- **QUELLENAUSZUG**:
Der Film beginnt und endet mit Knefs ikonischem Song «Für mich soll’s rote Rosen regnen». Ein Lied als Lebensmotto.
Ein flammender Wunsch nach Erfolg, Glück und Liebe – erzählt mit leiser Trauer und einem Augenzwinkern, für das sie ihre Fans lieben. Doch die Fans kommen im Film nicht zu Wort.
Stattdessen schafft die Schweizer Regisseurin Luzia Schmid einen Hallraum aus Zeitdokumenten: Konzertmitschnitte, Interviews, Magazinartikel. Eine Collage, die wirkt.
Vom Trümmerfilm zur Broadway-Bühne
Der Film setzt bei der 19-jährigen Hildegard Knef an: traumatisiert vom Krieg, voller Lebenshunger. Die junge Schauspielerin wird zum Star des Trümmerfilms und will auch in den USA durchstarten. Dort wird sie so kurz nach dem Krieg aber ausgebremst.

- **ÜBUNGSDATEN**:
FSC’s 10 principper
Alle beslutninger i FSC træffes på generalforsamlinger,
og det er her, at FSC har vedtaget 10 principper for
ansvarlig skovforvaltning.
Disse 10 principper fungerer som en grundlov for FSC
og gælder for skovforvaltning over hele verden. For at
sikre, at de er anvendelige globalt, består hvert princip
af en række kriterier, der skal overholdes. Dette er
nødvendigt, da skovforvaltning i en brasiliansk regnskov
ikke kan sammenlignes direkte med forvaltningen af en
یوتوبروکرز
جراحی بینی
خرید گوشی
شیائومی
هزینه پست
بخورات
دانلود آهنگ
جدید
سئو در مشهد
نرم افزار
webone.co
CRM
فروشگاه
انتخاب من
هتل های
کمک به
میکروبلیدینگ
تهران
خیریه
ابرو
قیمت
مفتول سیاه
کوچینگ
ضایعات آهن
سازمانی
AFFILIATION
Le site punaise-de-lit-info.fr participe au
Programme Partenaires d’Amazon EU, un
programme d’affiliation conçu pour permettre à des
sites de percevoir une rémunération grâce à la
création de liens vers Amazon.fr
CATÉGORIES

---

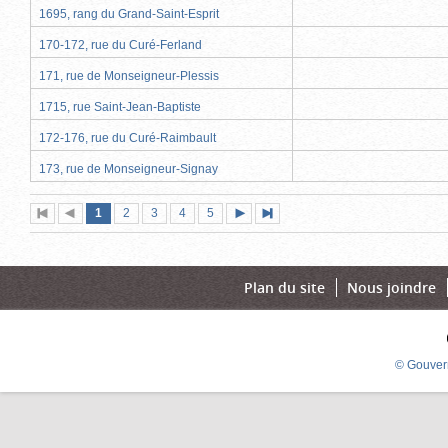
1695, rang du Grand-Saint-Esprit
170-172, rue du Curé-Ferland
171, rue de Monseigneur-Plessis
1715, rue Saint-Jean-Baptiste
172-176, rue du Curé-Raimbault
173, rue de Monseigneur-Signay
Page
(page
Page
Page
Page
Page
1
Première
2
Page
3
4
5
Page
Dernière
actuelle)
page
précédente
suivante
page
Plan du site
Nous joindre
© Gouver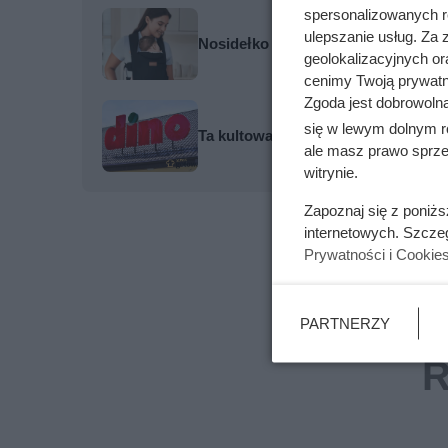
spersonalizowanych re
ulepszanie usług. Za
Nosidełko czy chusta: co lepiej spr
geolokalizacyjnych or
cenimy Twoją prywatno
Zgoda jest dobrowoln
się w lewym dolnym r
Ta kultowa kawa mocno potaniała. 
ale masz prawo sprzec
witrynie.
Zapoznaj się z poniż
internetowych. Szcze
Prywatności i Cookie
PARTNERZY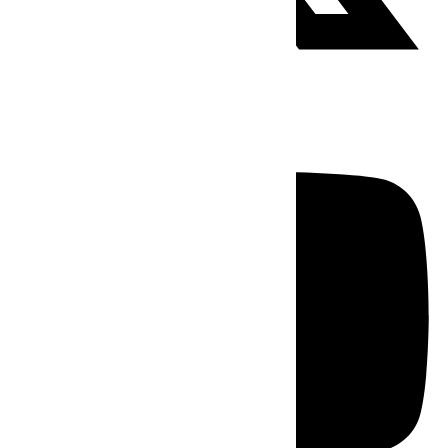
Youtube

* * *

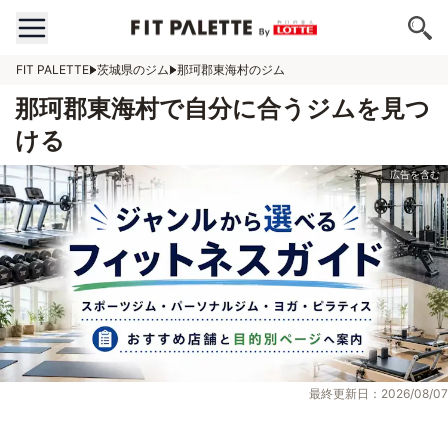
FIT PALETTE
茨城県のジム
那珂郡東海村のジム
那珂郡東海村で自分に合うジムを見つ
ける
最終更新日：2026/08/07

- **AUFGABE**: Halten Sie aus dem Quellenauszug über den Film zu Hildegard Knef wortgetreu alles von „Der Film beginnt“ bis hinunter zu „Krieg aber ausgebremst.“ schriftlich fest.

- **ERGEBNIS**:
Der Film beginnt und endet mit Knefs ikonischem Song «Für mich soll’s rote Rosen regnen». Ein Lied als Lebensmotto.
Ein flammender Wunsch nach Erfolg, Glück und Liebe – erzählt mit leiser Trauer und einem Augenzwinkern, für das sie ihre Fans lieben. Doch die Fans kommen im Film nicht zu Wort.
Stattdessen schafft die Schweizer Regisseurin Luzia Schmid einen Hallraum aus Zeitdokumenten: Konzertmitschnitte, Interviews, Magazinartikel. Eine Collage, die wirkt.
Vom Trümmerfilm zur Broadway-Bühne
Der Film setzt bei der 19-jährigen Hildegard Knef an: traumatisiert vom Krieg, voller Lebenshunger. Die junge Schauspielerin wird zum Star des Trümmerfilms und will auch in den USA durchstarten. Dort wird sie so kurz nach dem Krieg aber ausgebremst.